__WHAT YOU NEED TO DO__:
A: Answer these from the equestrian facilities article:
(i) How many equestrian homes does Donnie Shaffer have under construction?
(ii) In what year, according to JD Cooper, had demand tapered off a little?
(iii) Which company does Todd Gaul work for?
B: From the equestrian facilities article, repeat word for word the passage that begins at the words "Equestrian Facilities Going" and stops after "attention to craftsmanship.".

__EXCERPT__:
■ ■ ■
Equestrian Facilities Going Up
By: Pam Gleason, Photography by: Gary Knoll
How busy are Aiken's builders? Some of them are very busy indeed. Donnie Shaffer of Donnie Shaffer Homes says he has sold three equestrian "spec" homes since January, has five equestrian homes under construction and is getting ready to begin work on six more homes in equestrian subdivisions. JD Cooper of Cooper Home and Stable says that demand, which had tapered off a little in 2012, has come roaring back this year. Grant Larlee of Larlee Construction says he is working on new homes and barns as well as historic renovations. The recent trend has been to build smaller structures, especially when you are talking about houses, and builders agree that the people who want to build in Aiken tend to be educated consumers who are seeking quality work and attention to craftsmanship.
"Our clients really appreciate the details," says Todd Gaul of Designer Builders. "The people we deal with acknowledge the difference in quality, and that is what they are looking for when they hire a builder."
■ ■ ■
Pixel coordinate tracking data
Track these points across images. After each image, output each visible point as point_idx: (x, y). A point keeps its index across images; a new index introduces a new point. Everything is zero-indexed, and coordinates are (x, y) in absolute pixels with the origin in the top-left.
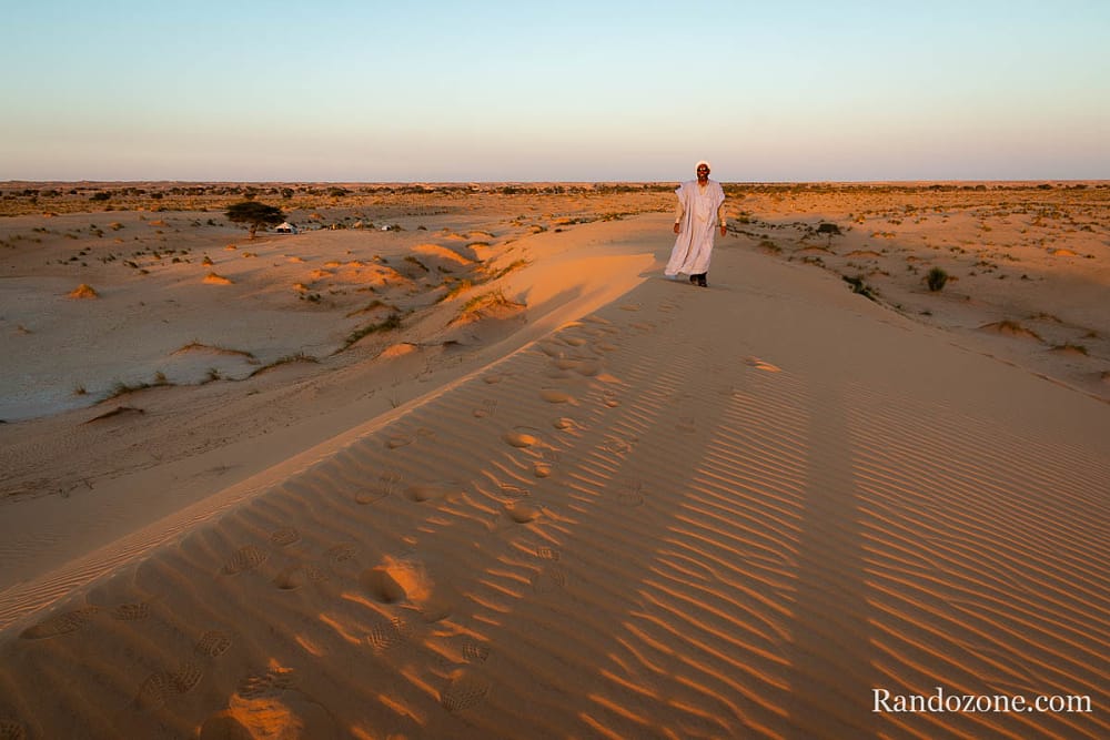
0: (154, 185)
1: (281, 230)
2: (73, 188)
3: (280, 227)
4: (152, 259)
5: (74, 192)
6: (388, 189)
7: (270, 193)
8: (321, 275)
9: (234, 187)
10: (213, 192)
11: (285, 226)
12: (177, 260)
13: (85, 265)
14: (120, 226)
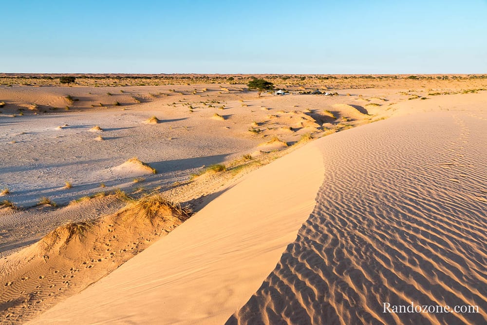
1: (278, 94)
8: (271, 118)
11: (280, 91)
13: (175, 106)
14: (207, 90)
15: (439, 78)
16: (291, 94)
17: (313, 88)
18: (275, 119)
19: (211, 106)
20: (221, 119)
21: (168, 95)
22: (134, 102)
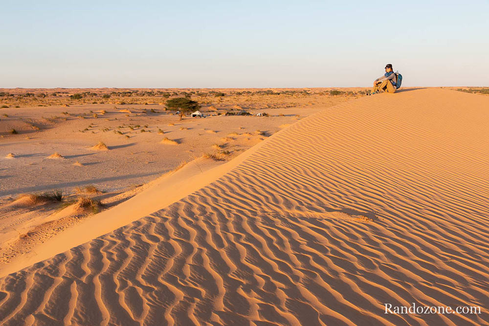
■ ■ ■
__WRITTEN ANSWERS__:
A:
(i) Five
(ii) 2012
(iii) Designer Builders

B:
Equestrian Facilities Going Up
By: Pam Gleason, Photography by: Gary Knoll
How busy are Aiken's builders? Some of them are very busy indeed. Donnie Shaffer of Donnie Shaffer Homes says he has sold three equestrian "spec" homes since January, has five equestrian homes under construction and is getting ready to begin work on six more homes in equestrian subdivisions. JD Cooper of Cooper Home and Stable says that demand, which had tapered off a little in 2012, has come roaring back this year. Grant Larlee of Larlee Construction says he is working on new homes and barns as well as historic renovations. The recent trend has been to build smaller structures, especially when you are talking about houses, and builders agree that the people who want to build in Aiken tend to be educated consumers who are seeking quality work and attention to craftsmanship.